All five of Canada’s major banks predict economic growth will resume this summer following a historically steep downturn. The banks project Canada’s GDP to shrink by between 10% and 28% this quarter, but they expect those losses will be mostly made up in the second half of the year. (Although not quite: They all project an overall contraction of the GDP this year, with forecasts ranging from -1% to -4.2%.)

However, this assumes the virus will be under control by the summer and the economic restrictions will have lifted, which remains uncertain. As TD states in its latest forecast: “The wild card is not depth, but duration.”The longer the economy is disrupted, the less likely it will be able to quickly recover. 

The National Post, citing government documents, reported late March 31 that the federal government is looking at a “best case scenario” of maintaining social distancing measures until at least July. This announcement has economists and analysts at some of the country’s biggest financial institutions reworking their projections for the economic fallout as the hope had been that businesses would be reopening in May.

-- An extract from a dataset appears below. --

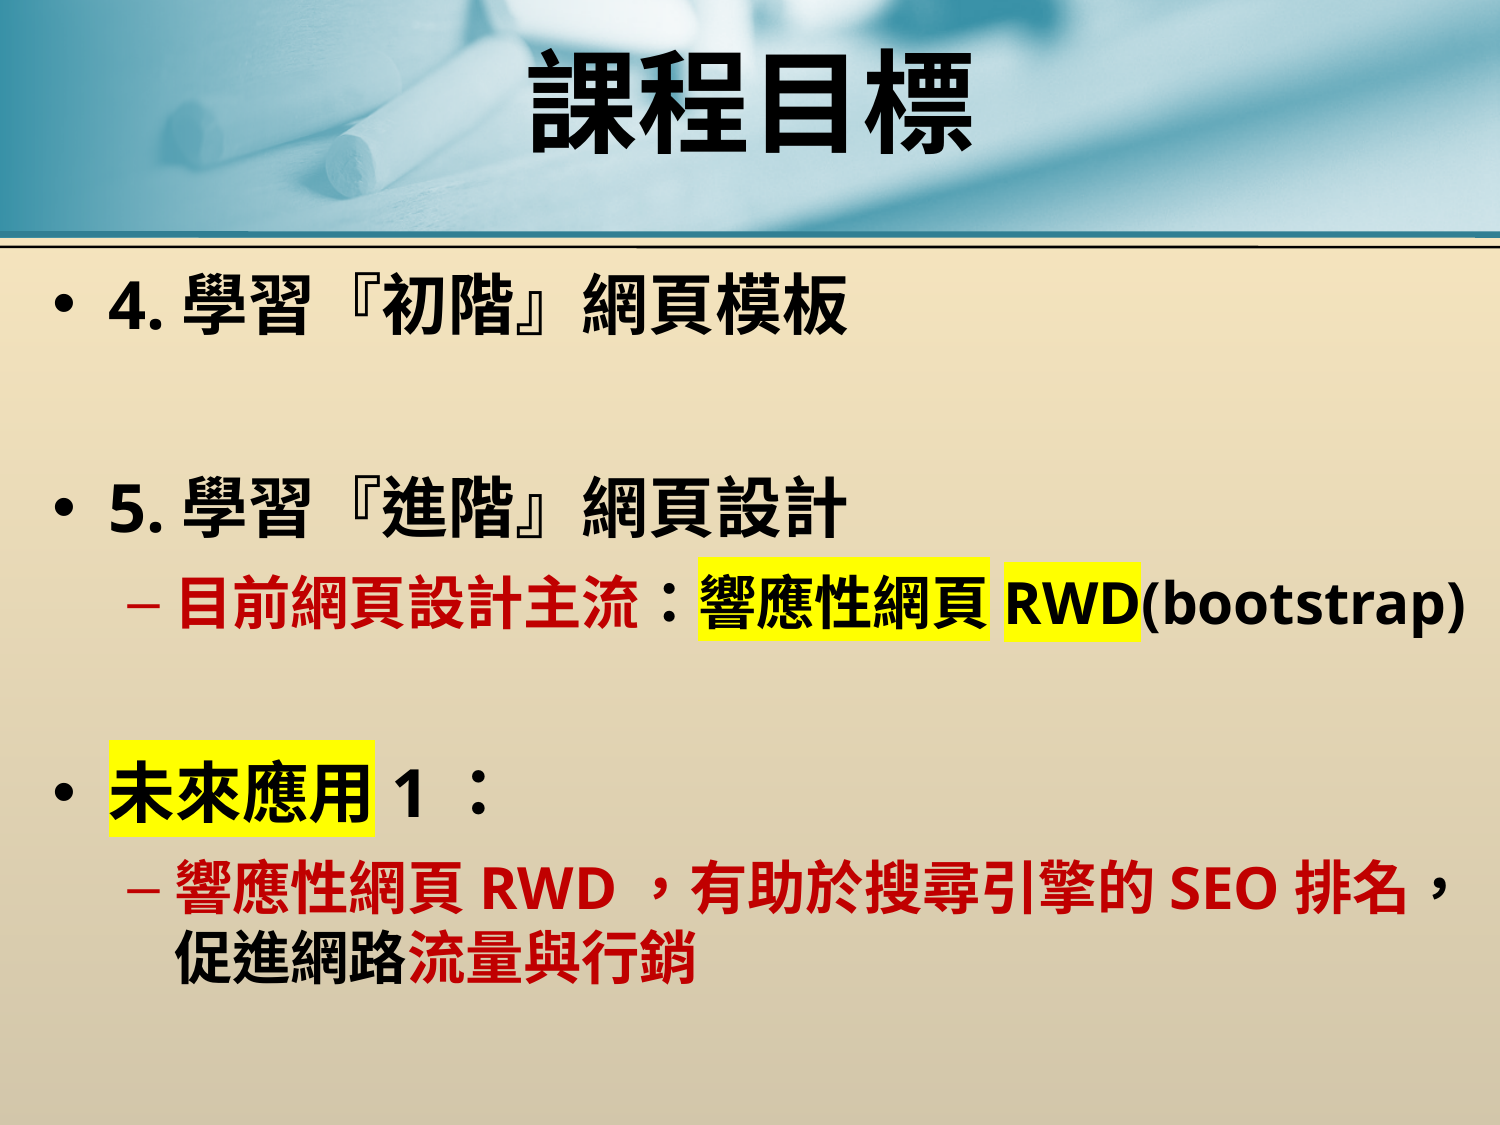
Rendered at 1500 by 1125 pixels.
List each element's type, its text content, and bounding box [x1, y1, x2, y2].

Meny Grauman, a bank analyst at Cormark Securities Inc., said any forecast of a “V-shaped” recovery that includes a short trough and quick rebound is “wishful thinking” at this point. “Even after we leave our houses there is a high probability that we will be walking into a prolonged recession,” Grauman said. “We are still in the very early innings here.”

The Impact on the Loonie
The Canadian dollar is set to remain at depressed levels over the coming months, with analysts in a Reuters poll slashing their forecasts for the currency as the coronavirus pandemic potentially pushes Canada’s economy into a deep recession.The loonie has plunged more than 8% since the start of the year, with much of that decline coming over the past month, as the coronavirus outbreak interrupted global economic activity and major oil producers began a price war. Canada’s economy could be hit particularly hard because it is a major exporter of commodities, including oil, and Canadians carry record debt loads.

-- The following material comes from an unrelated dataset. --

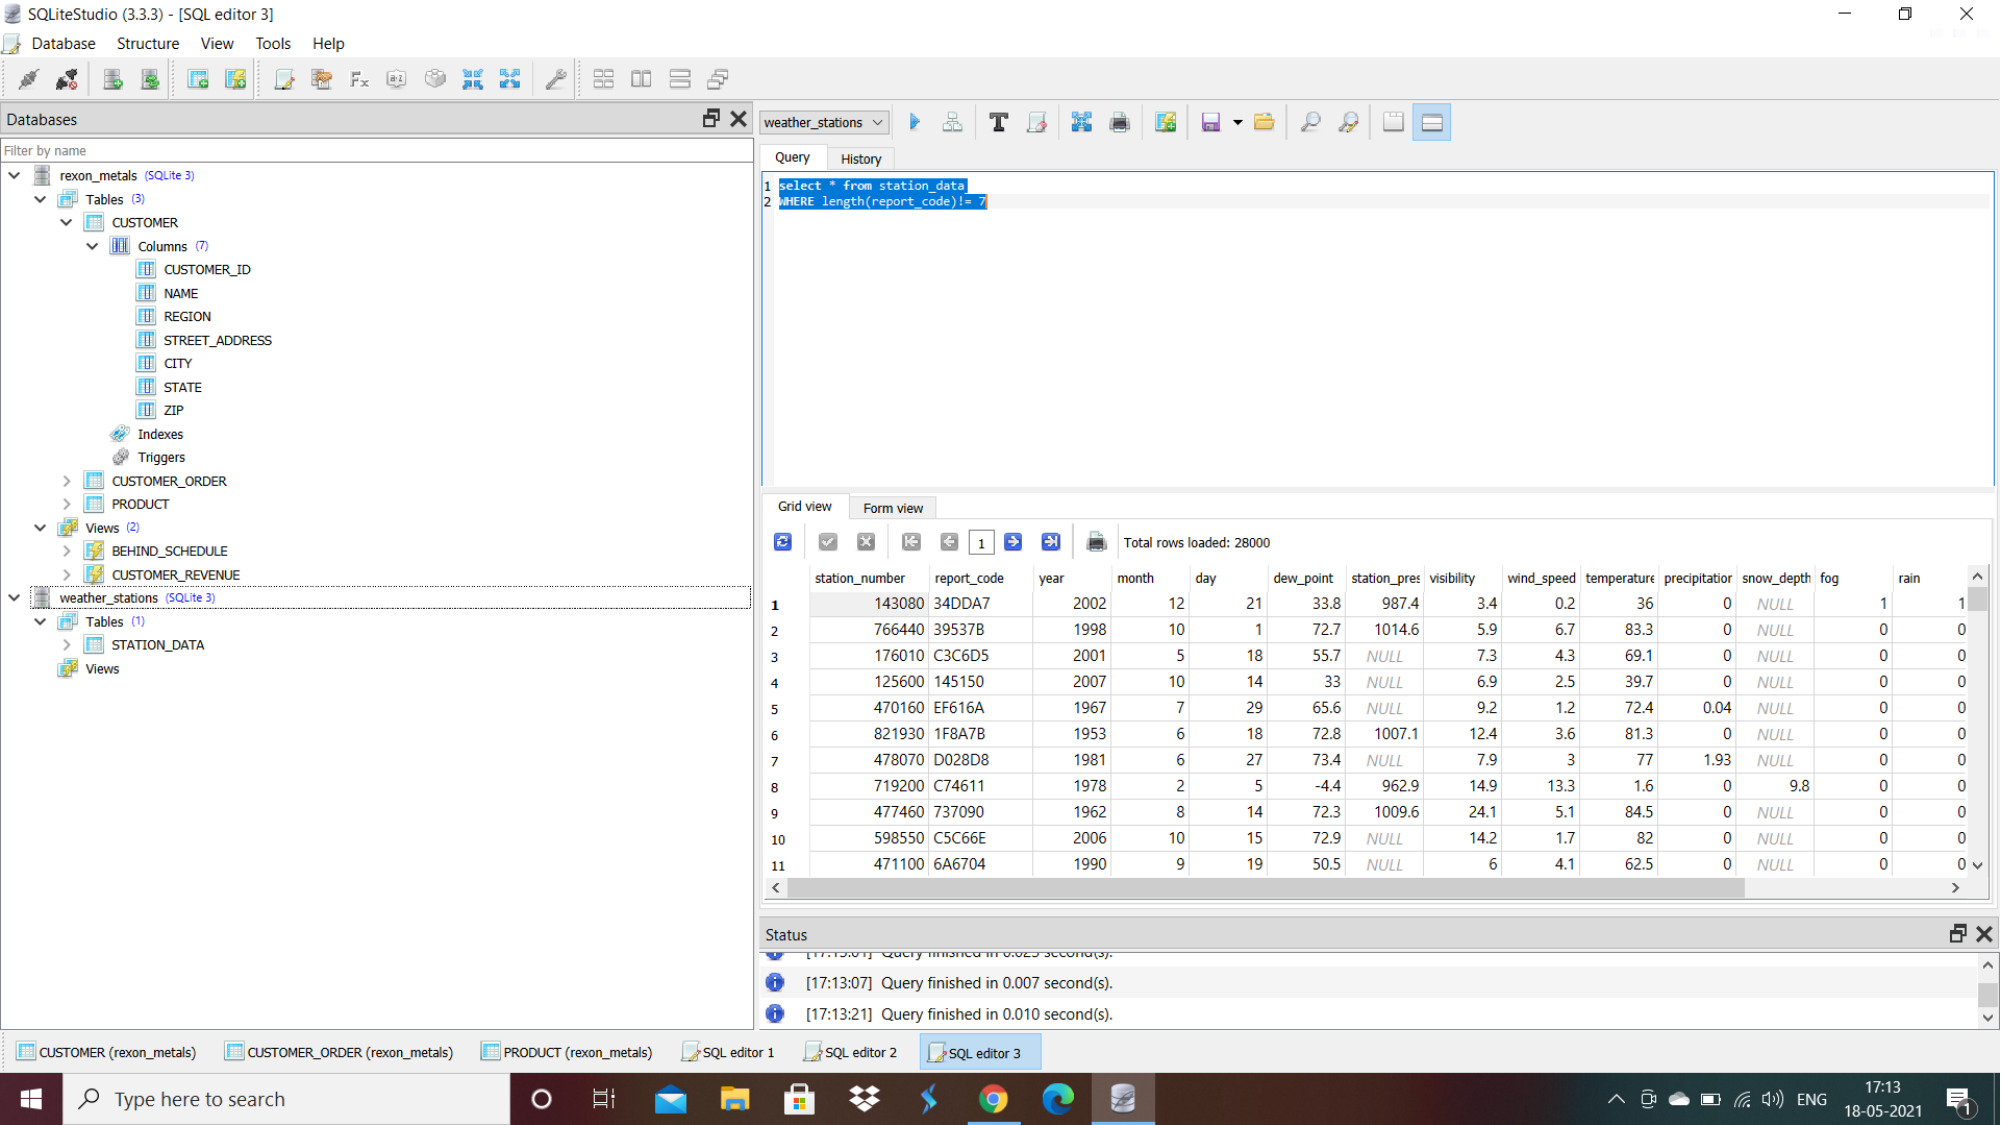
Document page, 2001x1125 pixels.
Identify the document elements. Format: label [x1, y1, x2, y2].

list [0, 0, 2000, 1125]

“Forecasting is fraught with perils right now as no one really knows how long the virus-related lockdown will last,” said George Davis, chief technical strategist at RBC Capital Markets. “We believe that the Canadian economy will enter a recession in the first half of this year.”

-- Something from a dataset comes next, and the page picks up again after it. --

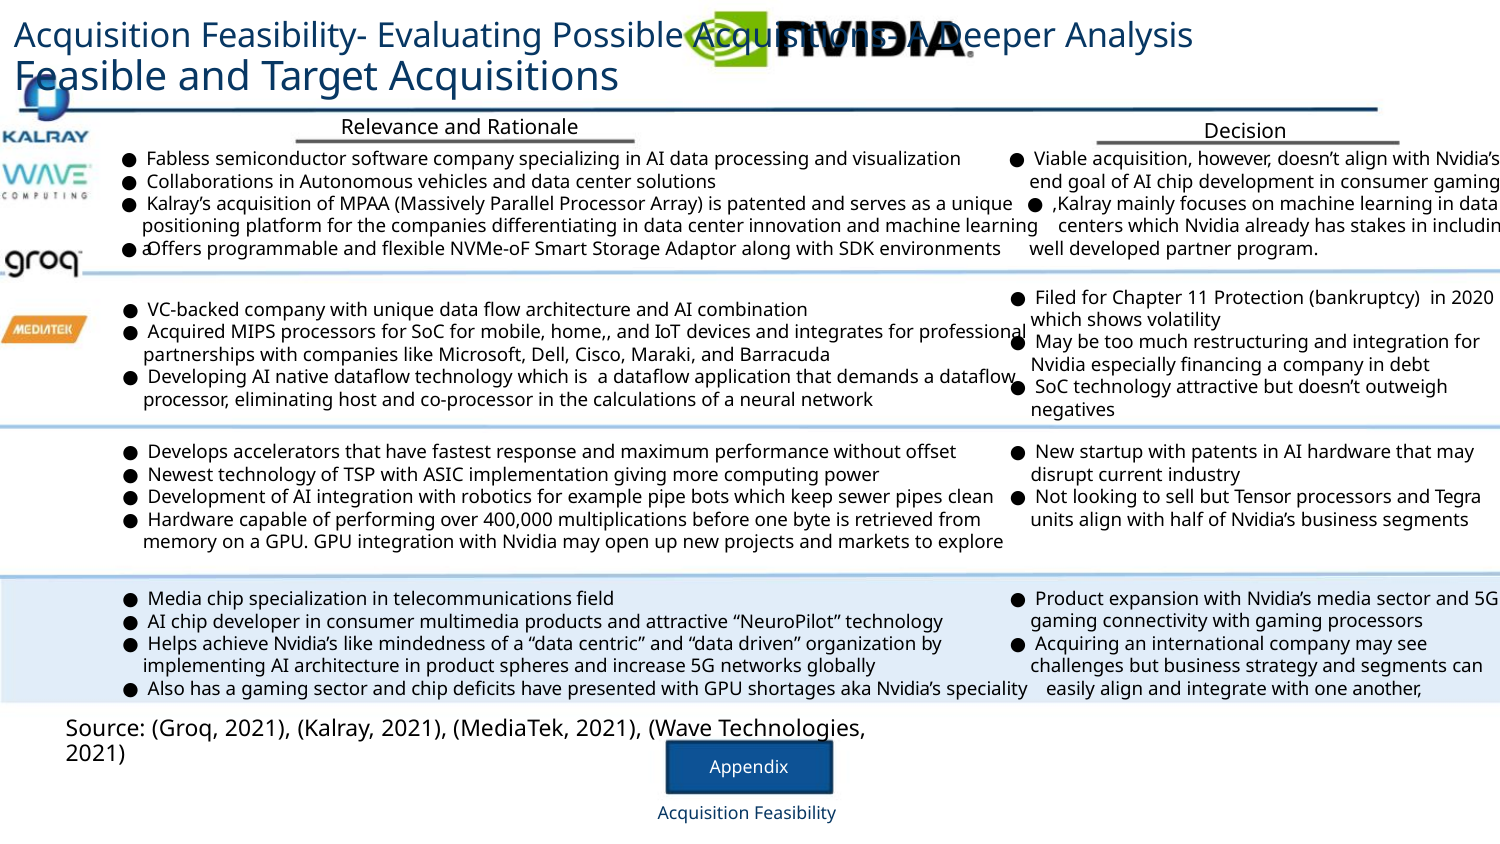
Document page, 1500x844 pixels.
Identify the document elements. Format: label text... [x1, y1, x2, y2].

But the loonie is then expected to rebound, with strategists forecasting 1.37 in one year. “We are more optimistic over the longer term for the loonie,” said Hendrix Vachon, a senior economist at Desjardins. By the summer “the recovery should be strong enough to reduce significantly the level of uncertainty and to fuel demand for currencies such as the Canadian dollar,” Vachon said.

Should oil prices recover, that could also support the loonie. “Our energy analyst is expecting a decent pick-up when we look towards year-end, with a target of 50 bucks,” said Christian Lawrence, a senior market strategist at Rabobank. “That is CAD positive longer term.” Oil has recovered some ground since March 30, when it hit an 18-year low at $19.27 a barrel, on hopes that Russia and Saudi Arabia will announce a major oil production cut.